Loc: League City, TX
Re: Which number on the scale best correlates with new [Re: AcesDJD]
      #6142515 - 10/17/13 09:29 AM

Quote:

Wonder if you could help me with something...I'm looking at two telescopes currently one is an 8" celestron SE with no accesories and the cheap stand (I understand it isn't great anyways) and the other is the 9.25 xlt with a strong tripod and several different lenses, laser collimator the basic accesories essentially. I can get the 8se for 1400 shipped or the 9.25 xlt for 2100 shipped. I've decided I'm not going to factor in weight, hopefully a heavy telescope will bulk me up. Neither would be a grab and go.

I'll take a look at the sky here later if you're interested at all, I think it may have clouded over though.

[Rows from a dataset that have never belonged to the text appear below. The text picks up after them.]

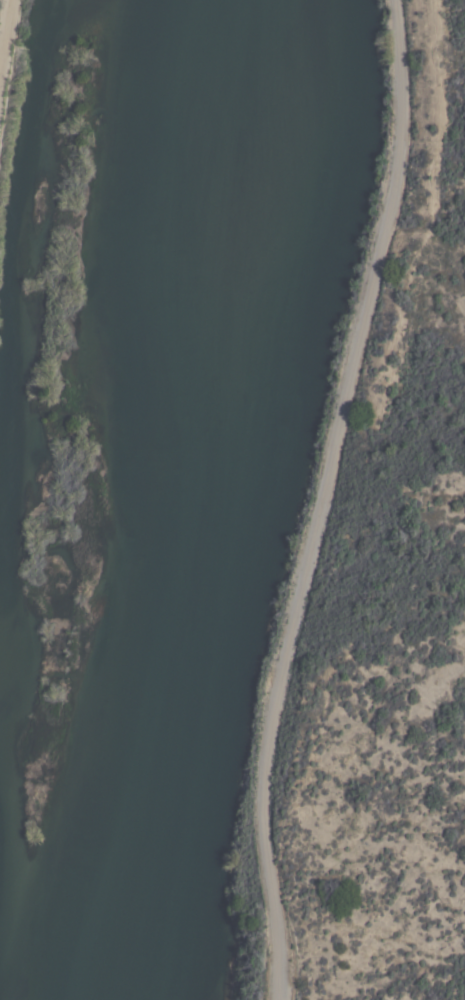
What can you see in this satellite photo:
river: (151, 500)

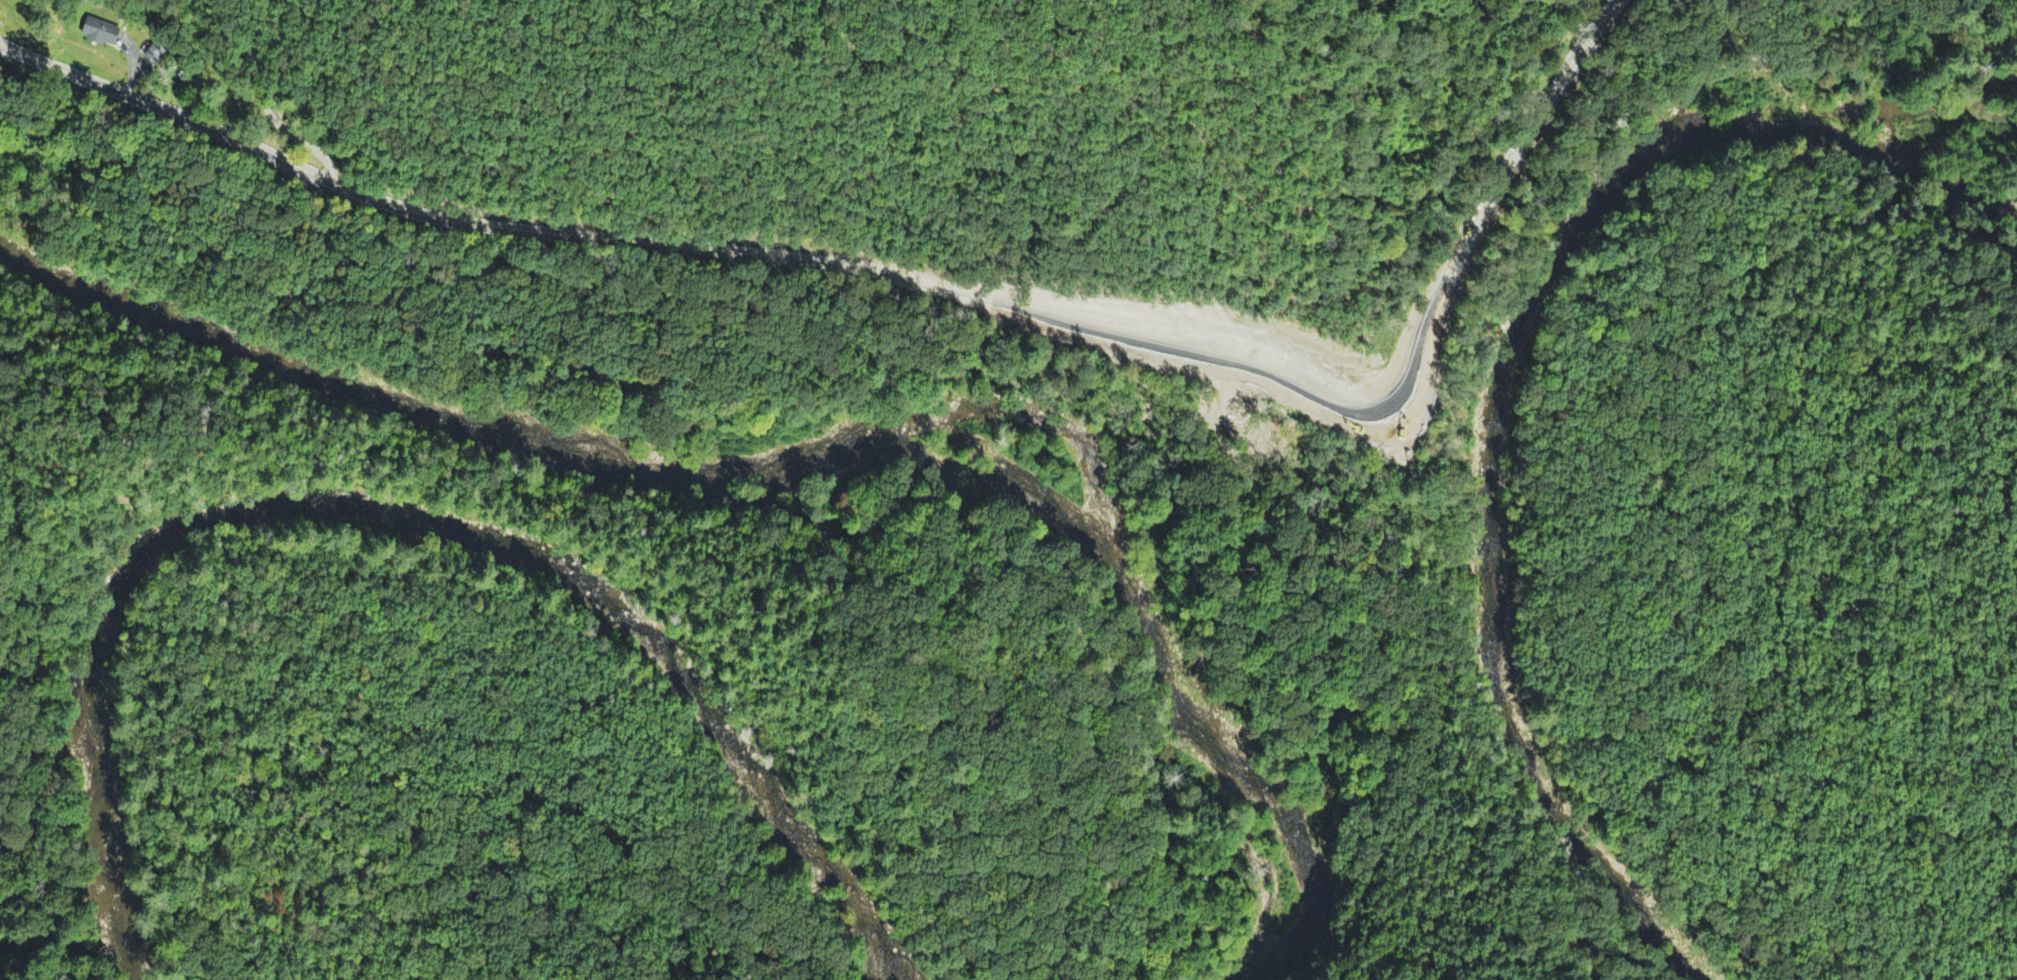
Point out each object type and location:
building: (101, 30)
building: (155, 52)
road: (265, 102)
road: (939, 292)

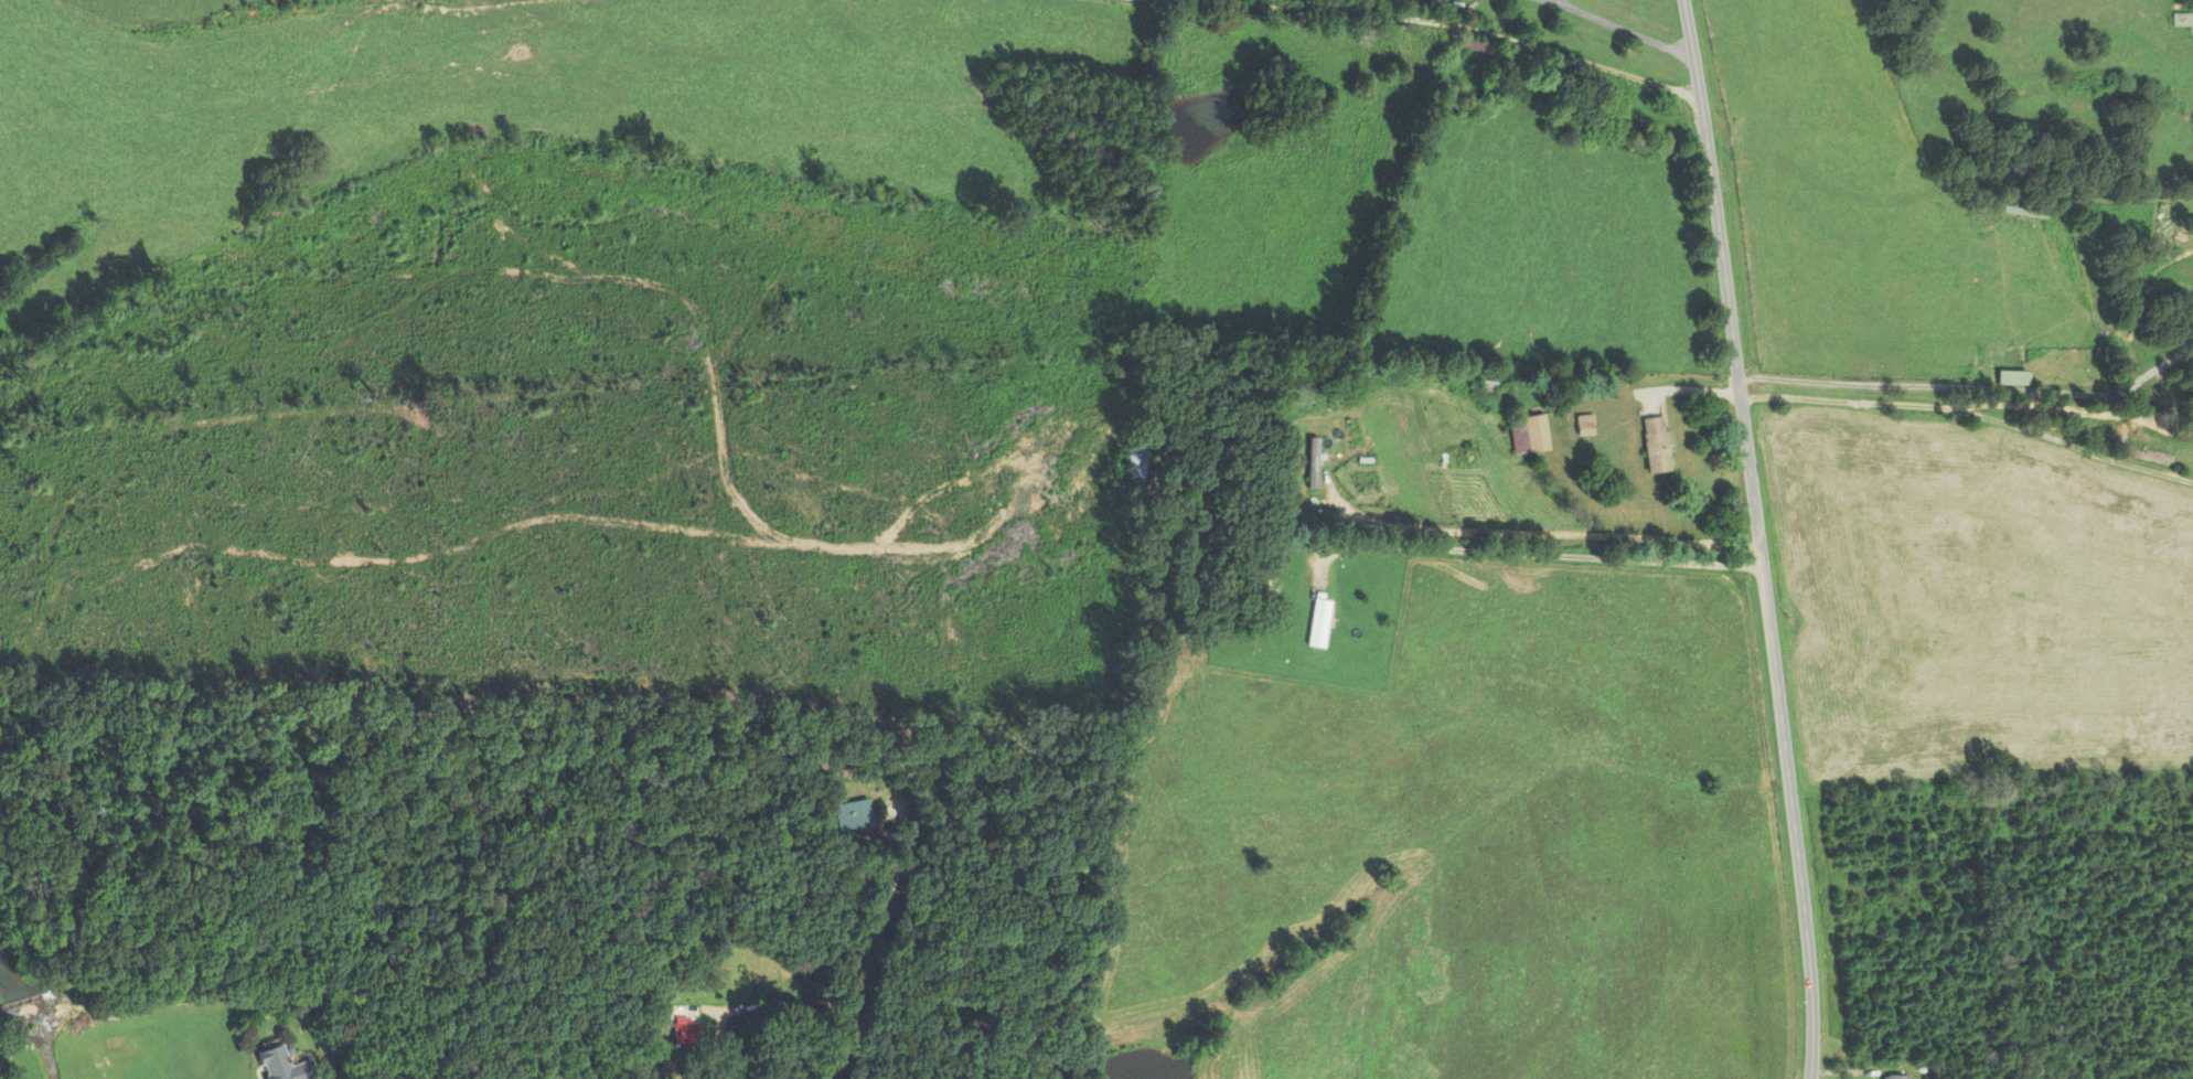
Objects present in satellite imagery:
road: (1555, 2)
road: (1561, 2)
building: (2175, 19)
road: (1469, 24)
road: (1628, 29)
building: (1473, 46)
road: (2158, 366)
building: (2010, 378)
road: (1932, 387)
road: (1971, 418)
building: (1529, 434)
building: (1658, 447)
building: (1136, 461)
road: (1759, 538)
road: (1551, 539)
building: (1319, 623)
road: (929, 791)
building: (852, 817)
building: (686, 1030)
building: (737, 1031)
building: (284, 1066)
road: (1863, 1066)
building: (1892, 1077)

The cost difference between those two I am not sure justifies the increase in aperture. If it was my money I would go for the 8" and then get the DIY skills working to make a better tripod. Tripods are very easy to make and if you want a cheap but strong pier get a bench grinder mount from a home improvement store. Here is a link to one:

http://www.tooltopia.com/sunex-tools-5003.aspx?utm_source=pricegrabber&ut...

You can make some longer legs for it or just bolt it into the ground if you want a permanent pier. In my washed out skies I have found that more aperture helps with astrophotography. With visual all it does it make the sky go from dark blue to medium grey and some of the stars that were invisible are now visible in the medium grey. I could get a 24" telescope but it would be wasted in skies like this.